What needs to be done is to change the culture of a society where the benefits of pills are maximized and the risks are minimized, said Dr. Jonathan Evans of Charlottesville, Va., keynote speaker at the symposium and medical director for several nursing homes.
Evans, president-elect of the American Medical Directors Association, said health professionals shouldn't look at pills as a solution for patients who fight, wander or even urinate in potted plants outside their room.
If residents have dementia and believe they are living at home in the 1970s, don't try to force reality on them, Evans said. Don't try to change the mind of people who can no longer reason.

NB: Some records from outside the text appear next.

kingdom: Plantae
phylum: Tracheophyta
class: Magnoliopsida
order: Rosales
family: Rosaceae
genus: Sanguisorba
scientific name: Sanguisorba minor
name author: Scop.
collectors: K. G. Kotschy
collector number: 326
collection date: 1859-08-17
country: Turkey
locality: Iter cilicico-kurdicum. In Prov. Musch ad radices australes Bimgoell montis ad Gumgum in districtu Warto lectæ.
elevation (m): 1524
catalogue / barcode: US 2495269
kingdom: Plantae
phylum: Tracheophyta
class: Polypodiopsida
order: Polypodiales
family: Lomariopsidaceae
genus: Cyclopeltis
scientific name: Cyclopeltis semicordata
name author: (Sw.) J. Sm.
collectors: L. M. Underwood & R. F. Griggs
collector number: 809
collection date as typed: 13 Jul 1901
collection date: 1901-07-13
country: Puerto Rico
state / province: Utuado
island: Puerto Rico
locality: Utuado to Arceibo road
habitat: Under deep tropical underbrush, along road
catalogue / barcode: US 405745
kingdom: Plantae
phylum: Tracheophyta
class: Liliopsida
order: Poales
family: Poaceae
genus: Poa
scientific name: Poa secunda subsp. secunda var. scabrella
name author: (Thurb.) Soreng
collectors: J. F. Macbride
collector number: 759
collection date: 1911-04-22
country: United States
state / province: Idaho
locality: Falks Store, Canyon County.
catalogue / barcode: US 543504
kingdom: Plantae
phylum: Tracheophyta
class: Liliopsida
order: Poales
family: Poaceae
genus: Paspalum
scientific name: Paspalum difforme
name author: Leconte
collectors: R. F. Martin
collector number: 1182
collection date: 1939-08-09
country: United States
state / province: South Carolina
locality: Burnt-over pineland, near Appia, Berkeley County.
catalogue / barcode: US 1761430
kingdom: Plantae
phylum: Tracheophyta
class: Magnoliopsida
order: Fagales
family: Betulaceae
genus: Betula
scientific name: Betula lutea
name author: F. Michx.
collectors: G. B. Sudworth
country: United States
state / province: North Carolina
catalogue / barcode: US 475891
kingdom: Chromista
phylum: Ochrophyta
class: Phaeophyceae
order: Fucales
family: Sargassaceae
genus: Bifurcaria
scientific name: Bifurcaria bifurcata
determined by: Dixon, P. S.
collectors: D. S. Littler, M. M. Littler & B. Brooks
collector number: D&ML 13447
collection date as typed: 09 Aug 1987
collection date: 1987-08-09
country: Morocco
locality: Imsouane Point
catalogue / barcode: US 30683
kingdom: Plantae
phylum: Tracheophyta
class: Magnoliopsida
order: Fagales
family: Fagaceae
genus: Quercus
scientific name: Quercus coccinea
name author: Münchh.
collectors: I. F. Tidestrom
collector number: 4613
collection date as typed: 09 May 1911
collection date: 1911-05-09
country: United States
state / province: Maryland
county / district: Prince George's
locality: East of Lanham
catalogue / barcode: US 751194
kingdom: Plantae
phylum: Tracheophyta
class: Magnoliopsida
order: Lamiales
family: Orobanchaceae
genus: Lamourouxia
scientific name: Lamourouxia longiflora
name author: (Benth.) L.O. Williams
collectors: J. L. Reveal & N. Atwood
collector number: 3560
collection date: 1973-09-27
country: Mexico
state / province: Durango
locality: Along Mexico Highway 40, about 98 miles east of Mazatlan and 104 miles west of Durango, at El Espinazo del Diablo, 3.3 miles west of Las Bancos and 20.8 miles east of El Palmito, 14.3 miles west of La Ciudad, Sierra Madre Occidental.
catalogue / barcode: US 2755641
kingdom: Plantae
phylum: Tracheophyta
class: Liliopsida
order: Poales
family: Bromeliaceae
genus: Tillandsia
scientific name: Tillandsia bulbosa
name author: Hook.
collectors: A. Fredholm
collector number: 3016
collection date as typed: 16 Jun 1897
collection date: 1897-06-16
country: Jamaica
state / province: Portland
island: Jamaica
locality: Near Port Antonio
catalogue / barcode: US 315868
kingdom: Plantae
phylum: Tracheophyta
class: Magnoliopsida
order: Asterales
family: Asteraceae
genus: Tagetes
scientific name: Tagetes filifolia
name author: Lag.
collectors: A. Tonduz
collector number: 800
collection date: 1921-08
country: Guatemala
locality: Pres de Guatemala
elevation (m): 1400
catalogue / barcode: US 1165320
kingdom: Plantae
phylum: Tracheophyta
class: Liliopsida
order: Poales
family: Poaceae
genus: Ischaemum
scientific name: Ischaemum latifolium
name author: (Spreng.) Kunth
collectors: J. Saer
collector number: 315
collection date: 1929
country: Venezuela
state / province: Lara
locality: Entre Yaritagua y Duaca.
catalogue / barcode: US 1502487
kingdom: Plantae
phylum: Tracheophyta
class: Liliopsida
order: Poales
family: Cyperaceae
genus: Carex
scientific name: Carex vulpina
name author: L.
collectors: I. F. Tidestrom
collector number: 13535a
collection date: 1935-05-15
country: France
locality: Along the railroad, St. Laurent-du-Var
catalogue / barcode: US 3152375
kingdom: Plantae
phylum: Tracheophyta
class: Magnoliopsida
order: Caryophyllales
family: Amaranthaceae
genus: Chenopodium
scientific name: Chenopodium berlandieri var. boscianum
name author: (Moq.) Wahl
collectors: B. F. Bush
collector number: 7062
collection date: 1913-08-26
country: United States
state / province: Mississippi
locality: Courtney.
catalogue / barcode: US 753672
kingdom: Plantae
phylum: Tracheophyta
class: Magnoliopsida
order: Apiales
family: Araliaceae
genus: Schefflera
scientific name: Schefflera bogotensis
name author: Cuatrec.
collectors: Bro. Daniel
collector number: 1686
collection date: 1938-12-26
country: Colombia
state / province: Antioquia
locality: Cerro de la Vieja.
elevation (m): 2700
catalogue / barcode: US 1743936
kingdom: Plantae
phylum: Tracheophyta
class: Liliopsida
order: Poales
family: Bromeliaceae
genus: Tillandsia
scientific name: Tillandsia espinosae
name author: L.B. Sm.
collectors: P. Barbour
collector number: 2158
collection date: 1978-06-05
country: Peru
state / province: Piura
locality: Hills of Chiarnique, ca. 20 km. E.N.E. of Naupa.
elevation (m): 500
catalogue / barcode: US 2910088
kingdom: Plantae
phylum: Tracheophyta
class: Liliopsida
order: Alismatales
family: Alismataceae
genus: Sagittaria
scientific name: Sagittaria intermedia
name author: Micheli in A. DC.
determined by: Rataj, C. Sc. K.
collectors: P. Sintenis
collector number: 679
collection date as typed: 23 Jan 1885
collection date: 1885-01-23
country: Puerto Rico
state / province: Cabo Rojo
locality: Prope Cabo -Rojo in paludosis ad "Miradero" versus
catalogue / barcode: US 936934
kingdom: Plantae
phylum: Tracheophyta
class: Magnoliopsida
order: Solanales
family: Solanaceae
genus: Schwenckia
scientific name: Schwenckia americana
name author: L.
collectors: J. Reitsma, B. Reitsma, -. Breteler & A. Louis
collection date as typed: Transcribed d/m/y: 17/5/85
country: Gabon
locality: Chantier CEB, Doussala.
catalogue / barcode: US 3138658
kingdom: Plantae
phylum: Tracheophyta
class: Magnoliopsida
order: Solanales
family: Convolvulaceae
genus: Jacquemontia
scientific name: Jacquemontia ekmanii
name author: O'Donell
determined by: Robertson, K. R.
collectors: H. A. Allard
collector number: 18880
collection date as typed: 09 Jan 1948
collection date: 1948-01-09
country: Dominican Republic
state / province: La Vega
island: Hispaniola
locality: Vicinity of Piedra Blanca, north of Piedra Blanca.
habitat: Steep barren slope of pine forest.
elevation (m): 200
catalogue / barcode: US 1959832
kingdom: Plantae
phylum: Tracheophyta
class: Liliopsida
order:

"Meet them where they live," he said, discouraging people from trying to force behavior change. "Tough love doesn't work with dementia."
He said often the most effective way to communicate with people who have dementia is not with medicine or words but with nonverbal communication that shows trust and respect.
He told of a nursing home that threatened the eviction of a resident with Alzheimer's because she kept pulling the facility's fire alarm. He suggested the reason was obvious: the sign told people to pull in case of an emergency.
"She thought she had done her good deed of the day. It said 'pull,' so she pulled it," he said, suggesting the solution was to somehow change the environment or at least add a new sign that said "not you, Ethel."